Task brief: Across all the records below, count the lines that hold "second". State only that figure.

Task input:
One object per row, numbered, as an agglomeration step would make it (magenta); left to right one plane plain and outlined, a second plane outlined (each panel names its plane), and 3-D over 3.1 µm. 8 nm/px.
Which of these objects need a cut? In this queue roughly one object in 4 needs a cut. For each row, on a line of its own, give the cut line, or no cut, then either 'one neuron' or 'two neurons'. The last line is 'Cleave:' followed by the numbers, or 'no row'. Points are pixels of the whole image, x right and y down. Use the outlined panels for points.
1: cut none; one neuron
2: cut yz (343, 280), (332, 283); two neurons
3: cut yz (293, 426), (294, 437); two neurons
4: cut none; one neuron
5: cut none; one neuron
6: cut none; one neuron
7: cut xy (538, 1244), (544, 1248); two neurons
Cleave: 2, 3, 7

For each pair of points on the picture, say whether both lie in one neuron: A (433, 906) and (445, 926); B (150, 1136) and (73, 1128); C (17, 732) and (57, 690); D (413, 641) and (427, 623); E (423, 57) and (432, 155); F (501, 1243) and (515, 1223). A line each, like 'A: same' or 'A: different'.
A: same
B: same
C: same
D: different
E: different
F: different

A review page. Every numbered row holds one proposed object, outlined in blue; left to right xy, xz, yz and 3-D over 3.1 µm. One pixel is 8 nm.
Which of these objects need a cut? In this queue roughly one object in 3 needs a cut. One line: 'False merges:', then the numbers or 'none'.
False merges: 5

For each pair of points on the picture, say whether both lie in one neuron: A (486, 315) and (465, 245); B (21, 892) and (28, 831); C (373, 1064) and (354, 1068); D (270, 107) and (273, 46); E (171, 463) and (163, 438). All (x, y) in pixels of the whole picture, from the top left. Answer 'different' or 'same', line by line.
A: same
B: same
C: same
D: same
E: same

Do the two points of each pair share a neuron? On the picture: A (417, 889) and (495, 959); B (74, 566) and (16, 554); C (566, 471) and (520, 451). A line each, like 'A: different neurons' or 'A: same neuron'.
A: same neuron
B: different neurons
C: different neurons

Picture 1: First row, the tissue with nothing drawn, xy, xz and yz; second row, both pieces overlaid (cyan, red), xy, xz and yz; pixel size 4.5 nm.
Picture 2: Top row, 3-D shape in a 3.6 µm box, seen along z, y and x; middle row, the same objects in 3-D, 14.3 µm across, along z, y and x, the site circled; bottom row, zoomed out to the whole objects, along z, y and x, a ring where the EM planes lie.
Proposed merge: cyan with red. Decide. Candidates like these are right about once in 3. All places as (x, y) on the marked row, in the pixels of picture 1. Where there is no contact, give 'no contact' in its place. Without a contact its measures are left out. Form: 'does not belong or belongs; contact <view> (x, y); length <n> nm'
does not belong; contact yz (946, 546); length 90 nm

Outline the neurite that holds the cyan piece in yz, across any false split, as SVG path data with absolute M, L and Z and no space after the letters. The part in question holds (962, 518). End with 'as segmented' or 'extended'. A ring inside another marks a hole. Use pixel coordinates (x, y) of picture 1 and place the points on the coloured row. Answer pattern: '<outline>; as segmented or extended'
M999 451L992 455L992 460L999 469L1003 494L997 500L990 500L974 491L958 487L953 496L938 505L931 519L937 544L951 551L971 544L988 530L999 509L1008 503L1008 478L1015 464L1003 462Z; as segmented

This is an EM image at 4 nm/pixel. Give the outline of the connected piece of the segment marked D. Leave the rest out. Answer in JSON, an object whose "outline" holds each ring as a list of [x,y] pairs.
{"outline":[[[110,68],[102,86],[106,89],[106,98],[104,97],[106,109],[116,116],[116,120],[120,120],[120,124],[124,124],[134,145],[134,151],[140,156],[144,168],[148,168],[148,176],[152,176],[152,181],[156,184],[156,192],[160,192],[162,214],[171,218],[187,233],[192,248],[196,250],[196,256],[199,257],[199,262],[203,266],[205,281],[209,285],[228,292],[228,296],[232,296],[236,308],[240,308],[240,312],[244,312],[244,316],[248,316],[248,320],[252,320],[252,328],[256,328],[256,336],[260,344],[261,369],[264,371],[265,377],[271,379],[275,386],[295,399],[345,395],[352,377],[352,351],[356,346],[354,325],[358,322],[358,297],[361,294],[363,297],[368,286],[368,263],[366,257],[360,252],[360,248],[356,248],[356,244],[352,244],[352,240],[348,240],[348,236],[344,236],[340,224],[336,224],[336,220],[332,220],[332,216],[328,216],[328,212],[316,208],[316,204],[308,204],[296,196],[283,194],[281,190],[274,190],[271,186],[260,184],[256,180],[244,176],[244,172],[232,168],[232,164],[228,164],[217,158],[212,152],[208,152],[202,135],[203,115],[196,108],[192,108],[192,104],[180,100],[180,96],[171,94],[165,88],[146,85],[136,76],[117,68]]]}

Solution for this problem: 2